“THE nutter has come to Wembley,” David Icke yelled triumphantly from the
stage.
It was his way of mocking the many critics who had ridiculed him mercilessly
after he first dressed in turquoise and announced himself a “Son of the
Godhead” more than 20 years ago.
Looking around at the 5,000 fans who packed Wembley Arena at the weekend for
his biggest ever show, I had to wonder whether he was not the only oddball.
They had travelled from all over the world to hear the 60-year-old former BBC
sports presenter tell them how they — and the rest of us — are merely
holograms living in a virtual reality that has been hacked into by alien
beings, who control us with the help of a ruling elite of reptilian
humanoids.
Perhaps I do Icke a disservice by trying to sum up in a sentence what he took
a bum-numbing 11 hours to explain. After all, I am one of the “mainstream
bloody journalists” he accuses of helping “The Crazies” who run the planet
and control your mind.
I may also do a disservice to his audience, not all of whom buy into every
word. But there were gasps, as if a penny had dropped, when he claimed the
Queen and Prince Philip, like the Queen Mother before them, are kept healthy
with the blood of young children.
And that the Olympic opening ceremony was a giant Satanic ritual to produce
the human energy on which our reptilian masters feed.
Icke has in the past attacked the sheep-like mentality of humans who could do
so much more with their lives than follow the crowd and “work, buy, consume,
die”.
He’s got a point, I thought, as I joined the slow-moving line of the faithful
waiting to get in. Although our reptilian rulers had turned the temperature
to Arctic blast, they were wrong if they thought the cold would deter Icke’s
fans, some of whom had forked out £60 to see him. As they queued, fellow
conspiracy theorists handed out leaflets questioning why the towers really
collapsed on 9/11.
Inside, fans could do some pre-show consuming, with Icke T-shirts at £15,
books at £20 and CDs at £10. They could also get a can of Red Bull from one
of the catering outlets — preferably before they heard Icke brand the
drink’s logo a Satanist symbol.
Apparently, the ruling entitiesbroadcast their mind-altering frequencies from
Saturn, possibly via the moon — which was put where it is by aliens to act
as an amplifier for their signal.
Not everyone was tuned fully into the would-be Messiah. But Icke is a
poster-boy for all sorts of people who simply want to question whether all
is as it seems. With the day-to-day performance of our leaders, the bankers
and the like, you can see why they might wonder.
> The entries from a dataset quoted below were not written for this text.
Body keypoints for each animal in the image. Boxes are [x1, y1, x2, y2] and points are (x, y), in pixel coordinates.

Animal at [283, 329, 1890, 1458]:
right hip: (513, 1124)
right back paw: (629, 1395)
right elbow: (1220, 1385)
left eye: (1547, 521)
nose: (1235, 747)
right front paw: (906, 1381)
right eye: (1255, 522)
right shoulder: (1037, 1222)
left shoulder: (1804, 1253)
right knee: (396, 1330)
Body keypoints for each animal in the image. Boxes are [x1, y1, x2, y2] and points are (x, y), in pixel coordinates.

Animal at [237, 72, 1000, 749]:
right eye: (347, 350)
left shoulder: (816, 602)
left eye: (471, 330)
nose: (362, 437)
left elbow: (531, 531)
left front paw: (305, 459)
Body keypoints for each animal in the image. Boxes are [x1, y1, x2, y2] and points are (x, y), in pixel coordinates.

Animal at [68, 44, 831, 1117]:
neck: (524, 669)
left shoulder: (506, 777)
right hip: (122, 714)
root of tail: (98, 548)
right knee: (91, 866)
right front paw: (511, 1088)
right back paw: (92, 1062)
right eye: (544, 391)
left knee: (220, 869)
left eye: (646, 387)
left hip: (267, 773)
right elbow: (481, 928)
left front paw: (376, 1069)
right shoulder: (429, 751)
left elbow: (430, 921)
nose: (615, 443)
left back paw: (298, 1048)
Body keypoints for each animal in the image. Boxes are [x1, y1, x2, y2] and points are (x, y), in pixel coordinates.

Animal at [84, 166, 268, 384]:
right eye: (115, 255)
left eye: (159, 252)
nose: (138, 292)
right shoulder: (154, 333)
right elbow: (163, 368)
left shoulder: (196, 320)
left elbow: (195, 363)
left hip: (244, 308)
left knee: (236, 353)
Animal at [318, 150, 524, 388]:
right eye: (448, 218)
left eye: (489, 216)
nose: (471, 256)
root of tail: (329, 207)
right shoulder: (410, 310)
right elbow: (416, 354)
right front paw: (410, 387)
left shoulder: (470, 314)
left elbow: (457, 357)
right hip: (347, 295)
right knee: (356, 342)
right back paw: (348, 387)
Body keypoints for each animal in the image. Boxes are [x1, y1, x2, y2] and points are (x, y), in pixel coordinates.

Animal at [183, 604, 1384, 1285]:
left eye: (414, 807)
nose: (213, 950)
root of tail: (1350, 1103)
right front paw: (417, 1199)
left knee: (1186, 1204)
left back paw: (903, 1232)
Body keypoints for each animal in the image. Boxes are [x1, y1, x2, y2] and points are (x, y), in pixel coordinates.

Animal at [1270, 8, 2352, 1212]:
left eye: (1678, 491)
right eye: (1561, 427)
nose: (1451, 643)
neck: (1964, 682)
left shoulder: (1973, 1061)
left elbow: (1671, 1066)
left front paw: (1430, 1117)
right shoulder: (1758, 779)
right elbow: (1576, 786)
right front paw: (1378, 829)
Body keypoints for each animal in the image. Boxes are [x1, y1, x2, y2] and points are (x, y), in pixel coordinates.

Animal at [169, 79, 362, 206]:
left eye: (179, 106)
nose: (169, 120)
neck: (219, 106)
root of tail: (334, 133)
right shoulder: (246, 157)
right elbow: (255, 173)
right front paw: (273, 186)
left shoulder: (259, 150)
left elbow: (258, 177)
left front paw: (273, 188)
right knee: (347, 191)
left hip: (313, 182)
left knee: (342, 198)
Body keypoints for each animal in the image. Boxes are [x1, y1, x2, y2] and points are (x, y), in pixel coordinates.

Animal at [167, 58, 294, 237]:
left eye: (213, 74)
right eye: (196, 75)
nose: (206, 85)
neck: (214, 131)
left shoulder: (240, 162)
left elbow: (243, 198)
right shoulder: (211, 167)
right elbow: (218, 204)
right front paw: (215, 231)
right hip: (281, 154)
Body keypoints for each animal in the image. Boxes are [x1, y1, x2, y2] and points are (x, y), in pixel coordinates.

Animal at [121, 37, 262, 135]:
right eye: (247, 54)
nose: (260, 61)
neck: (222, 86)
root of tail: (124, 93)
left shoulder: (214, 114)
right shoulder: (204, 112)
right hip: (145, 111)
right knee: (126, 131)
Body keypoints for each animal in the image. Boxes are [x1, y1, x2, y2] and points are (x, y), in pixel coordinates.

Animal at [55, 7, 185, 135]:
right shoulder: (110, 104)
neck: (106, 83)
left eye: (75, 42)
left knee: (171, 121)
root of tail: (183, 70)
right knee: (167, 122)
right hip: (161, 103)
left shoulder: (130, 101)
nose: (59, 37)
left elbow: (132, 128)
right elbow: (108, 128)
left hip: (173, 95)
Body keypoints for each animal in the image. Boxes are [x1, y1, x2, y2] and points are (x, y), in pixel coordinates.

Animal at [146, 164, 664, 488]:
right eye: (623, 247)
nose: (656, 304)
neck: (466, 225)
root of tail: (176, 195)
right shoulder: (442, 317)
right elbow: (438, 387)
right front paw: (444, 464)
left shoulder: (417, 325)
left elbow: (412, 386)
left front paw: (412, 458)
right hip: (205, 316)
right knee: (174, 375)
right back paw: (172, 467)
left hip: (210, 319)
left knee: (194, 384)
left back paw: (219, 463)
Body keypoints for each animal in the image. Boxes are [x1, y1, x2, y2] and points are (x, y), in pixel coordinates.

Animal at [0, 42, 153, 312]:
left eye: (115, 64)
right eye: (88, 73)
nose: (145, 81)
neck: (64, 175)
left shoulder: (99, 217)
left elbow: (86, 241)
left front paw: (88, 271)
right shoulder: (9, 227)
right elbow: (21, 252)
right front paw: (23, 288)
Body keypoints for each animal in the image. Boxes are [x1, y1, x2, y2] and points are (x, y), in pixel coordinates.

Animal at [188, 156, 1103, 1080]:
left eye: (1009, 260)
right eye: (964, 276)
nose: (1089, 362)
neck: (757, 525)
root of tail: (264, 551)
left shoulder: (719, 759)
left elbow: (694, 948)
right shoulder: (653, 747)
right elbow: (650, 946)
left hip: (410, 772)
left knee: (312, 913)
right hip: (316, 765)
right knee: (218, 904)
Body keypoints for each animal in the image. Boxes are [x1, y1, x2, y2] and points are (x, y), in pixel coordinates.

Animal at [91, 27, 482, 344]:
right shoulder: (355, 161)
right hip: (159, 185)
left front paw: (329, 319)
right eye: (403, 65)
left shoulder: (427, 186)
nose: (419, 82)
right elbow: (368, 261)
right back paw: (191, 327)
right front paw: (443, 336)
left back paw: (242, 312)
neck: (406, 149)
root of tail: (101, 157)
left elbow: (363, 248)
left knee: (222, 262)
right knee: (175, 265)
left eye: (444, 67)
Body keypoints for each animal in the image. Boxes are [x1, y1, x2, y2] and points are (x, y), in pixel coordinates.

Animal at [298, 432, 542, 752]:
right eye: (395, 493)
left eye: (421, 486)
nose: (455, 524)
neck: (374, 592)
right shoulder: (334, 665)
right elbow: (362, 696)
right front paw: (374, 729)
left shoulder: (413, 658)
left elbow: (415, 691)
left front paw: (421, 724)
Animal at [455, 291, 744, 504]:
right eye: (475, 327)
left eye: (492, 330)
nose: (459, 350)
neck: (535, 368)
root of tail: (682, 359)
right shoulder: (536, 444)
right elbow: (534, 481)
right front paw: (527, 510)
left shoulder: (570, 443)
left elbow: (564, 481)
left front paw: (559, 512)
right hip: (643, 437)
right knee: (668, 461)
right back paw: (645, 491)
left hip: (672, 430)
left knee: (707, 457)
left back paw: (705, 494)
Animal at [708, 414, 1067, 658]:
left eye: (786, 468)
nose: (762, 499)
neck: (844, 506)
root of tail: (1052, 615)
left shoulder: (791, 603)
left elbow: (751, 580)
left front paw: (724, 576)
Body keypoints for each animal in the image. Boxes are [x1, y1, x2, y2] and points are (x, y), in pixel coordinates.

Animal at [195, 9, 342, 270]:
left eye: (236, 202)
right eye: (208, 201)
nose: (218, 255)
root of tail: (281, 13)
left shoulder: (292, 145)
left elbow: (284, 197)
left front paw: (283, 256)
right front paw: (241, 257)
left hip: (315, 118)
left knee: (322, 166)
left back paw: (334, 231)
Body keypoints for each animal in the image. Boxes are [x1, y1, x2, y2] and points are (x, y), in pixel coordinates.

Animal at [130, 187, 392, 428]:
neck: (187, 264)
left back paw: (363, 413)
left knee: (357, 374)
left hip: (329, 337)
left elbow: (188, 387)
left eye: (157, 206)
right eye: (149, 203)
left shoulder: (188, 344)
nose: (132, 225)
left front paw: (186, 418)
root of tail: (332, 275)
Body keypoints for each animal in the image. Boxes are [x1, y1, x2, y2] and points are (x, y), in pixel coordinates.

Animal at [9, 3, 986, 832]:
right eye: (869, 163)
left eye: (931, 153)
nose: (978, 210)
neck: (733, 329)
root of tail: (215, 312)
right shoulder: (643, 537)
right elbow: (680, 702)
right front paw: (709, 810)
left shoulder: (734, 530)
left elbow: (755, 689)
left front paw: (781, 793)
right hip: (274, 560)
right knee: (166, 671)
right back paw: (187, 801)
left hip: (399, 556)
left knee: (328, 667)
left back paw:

Twins Virgil and Dante Sparda, 21, from Birmingham, are regulars at Icke’s
shows.
“Don’t you want to know about the alternative knowledge that people in higher
power have hidden for thousands of years?” said Virgil.
“What about the food technology they are poisoning us with?”
Mark Wareham, 52, from Northampton, was attending his first live Icke show. He
said: “He connects the dots so you can see the true picture. You have to
take your truth where you can get it. Time has proved he has been right.”
Mark obviously wasn’t talking about Icke’s prediction in 1991 that the
world would end in 1997.
New Zealander Robbie Peake, 26, said people should not be put off just because
some of Icke’s theories may be “pretty fruity”.
He said: “Someone is controlling us. It runs right to the top.”
As well as the Queen, Barack Obama, Tony Blair and George Bush Snr have all
faced astonishing allegations from Icke, who sees it as vindication that
none of them has ever taken a blind bit of notice.
As justification for his views, he points confidently to the evidence . . . in
Hollywood movies such as The Matrix and Avatar.
Claire Brooker, 34, from Guildford, Surrey, and Amy Rutinsky, 34, from Bognor
Regis, West Sussex, were not entirely won over.
Amy said: “I was quite interested in what he had to say about symbolism and
the more spiritual side of his argument, but not all that reptilian stuff.”
Claire added: “I don’t like the way he connects different things to come up
with some quite radical beliefs.
“It can make you paranoid. It is quite scary. People have to have something to
believe in, I suppose, but I won’t be coming to another of his shows.”
I have to confess that I did not stay to the bitter end. Seven hours was
plenty.
He told his audience not to worry — the world is insane, not them.
The Crazies, he said, include politicians, doctors, teachers, scientists and
The X Factor. He may be right on that last one.